Бог и сатана. Борьба продолжается - страница 41

Шрифт
Интервал


17 августа 1868 года мечта Пьера Геранже сбылась: семь молодых женщин приняли монашеские обеты. Женни, самую молодую из них, подруги избрали настоятельницей: она взяла имя Цецилии, а монастырь в то же время стал считать своей покровительницей святую Цецилию.

Живя в гармонии со своей общиной, Пьер Геранже придерживался таких мыслей, которые сразу должны были бы вызвать мою симпатию. Он боролся с рационализмом, который начинал проникать в Церковь. Он очень интересовался мистиками и теми необычными физическими явлениями, о которых рассказывалось в их житиях. Его, наверное, даже больше интересовал не столько сам мистический опыт как таковой, сколько впечатляющие события из жизни мистиков. В любом случае именно этим оборачивалась его увлеченность мистическими видениями. К сожалению, эта область слишком деликатна, и к тому же силы зла никогда не преминут посеять здесь семена смуты, умножая ложные чудеса, видения, да и самих лжемистиков: ведь ложь – лучшее средство дискредитировать истину. Вот тут, как мне кажется, Пьер Геранже не слишком умел отличать одно от другого.

Этот недостаток усугублялся глубокой уверенностью в том, что Бог призвал солемскую общину сыграть главную роль в обновлении французской, да и вообще всемирной Церкви. Чтобы лучше осуществить эту миссию, солемский игумен вскоре добился того, что Рим пожаловал Женни Брюйер сан аббатисы. После этого стали множиться «мистические явления»: например, одна из монахинь увидела, что на головах аббата и аббатисы горит по яркой звезде.

Начались необычные видения, и скоро госпожа Брюйер возомнила себя второй «Девой Марией». «Обняв меня как свою сестру, Богоматерь показала мне (в моем полном отождествлении с нею, когда я испытала все то, что испытала она восемнадцать веков назад) двойное предназначение невесты и матери Бога и Церкви. Сначала я пережила юность Девы, затем – целомудренный брак материнства. Самой сладостной порой моей чудесной жизни была беременность, начало которой восходит к таинственному и всепоглощающему величию испепеляющей и неодолимой любви Virtus Altissimi obumbrabit tibi (51).
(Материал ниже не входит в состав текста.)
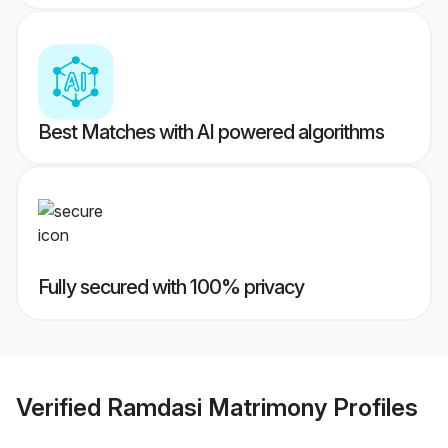
Best Matches with AI powered algorithms
Fully secured with 100% privacy
Verified
Ramdasi Matrimony
Profiles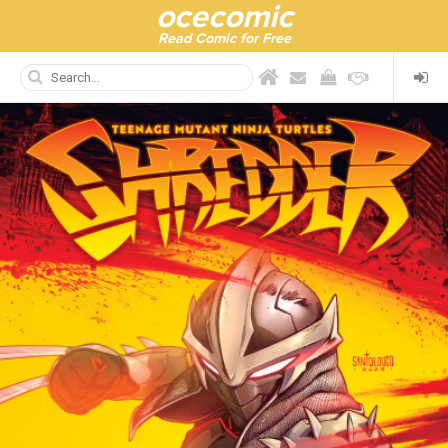
ocecomic
Read Comic for Free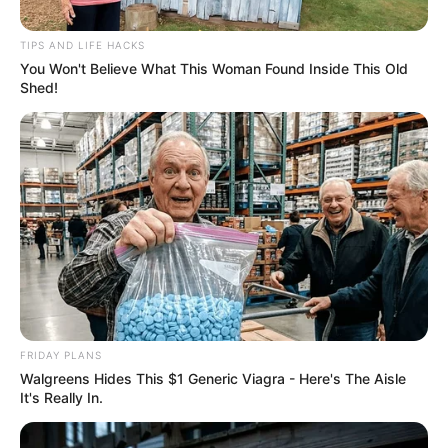
Backlash Against Black Brain
TIPS AND LIFE HACKS
Pictures Auditions
You Won't Believe What This Woman Found Inside This Old
Shed!
September 19, 2024
FRIDAY PLANS
Walgreens Hides This $1 Generic Viagra - Here's The Aisle
It's Really In.
0
SHARES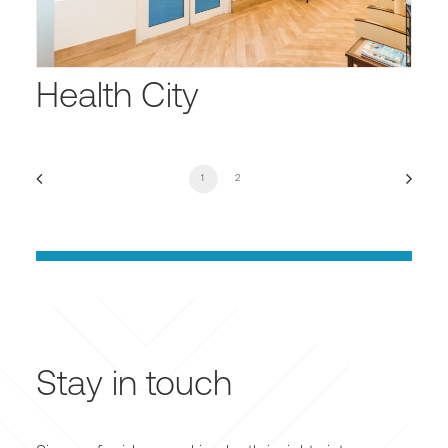
Health City
1
2
Stay in touch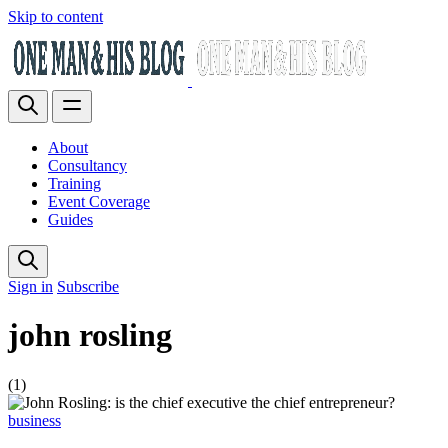
Skip to content
About
Consultancy
Training
Event Coverage
Guides
Sign in
Subscribe
john rosling
(1)
business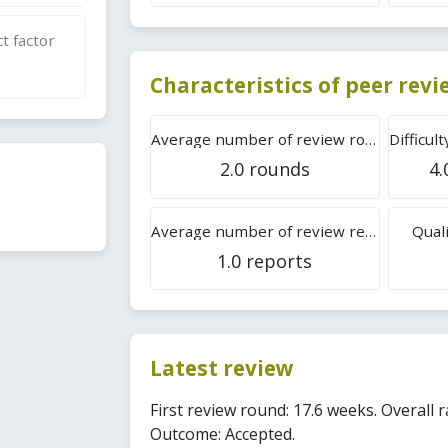
t factor
Characteristics of peer rev
Average number of review rounds
2.0 rounds
4.
Average number of review reports
Quali
1.0 reports
Latest review
First review round: 17.6 weeks. Overall r
Outcome: Accepted.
Сокровенные милости Жениха, которые я знала прежде, были всего лишь бледной прелюдией. Какое сильное истечение материнской любви, какое сладостное любовное изнурение, когда чувствуешь себя во власти желанного залога! Я носила в себе сладостную ношу, я чувствовала, как она шевелиться в своей добровольной темнице. Он жил своей матерью и супругой, но спешил покинуть мое чрево, чтобы спасти мир. И вот пришла ночь Рождества – какое сладостное чувство! Преисполнившись смирения, я, дева-мать, не дерзала дать божественному малютке то, что обычно ребенок требует у своей матери. Но ребенок был и супругом. У него была сила и любовь, и своими ласками Супруг восторжествовал над моим целомудренным сопротивлением. Я вся млела от любви, когда его губы всю меня привлекли к себе и я почувствовала, что перехожу в моего возлюбленного! Это не образы и не видения: все было пережито по-настоящему в моем физическом и нравственном существе» (52).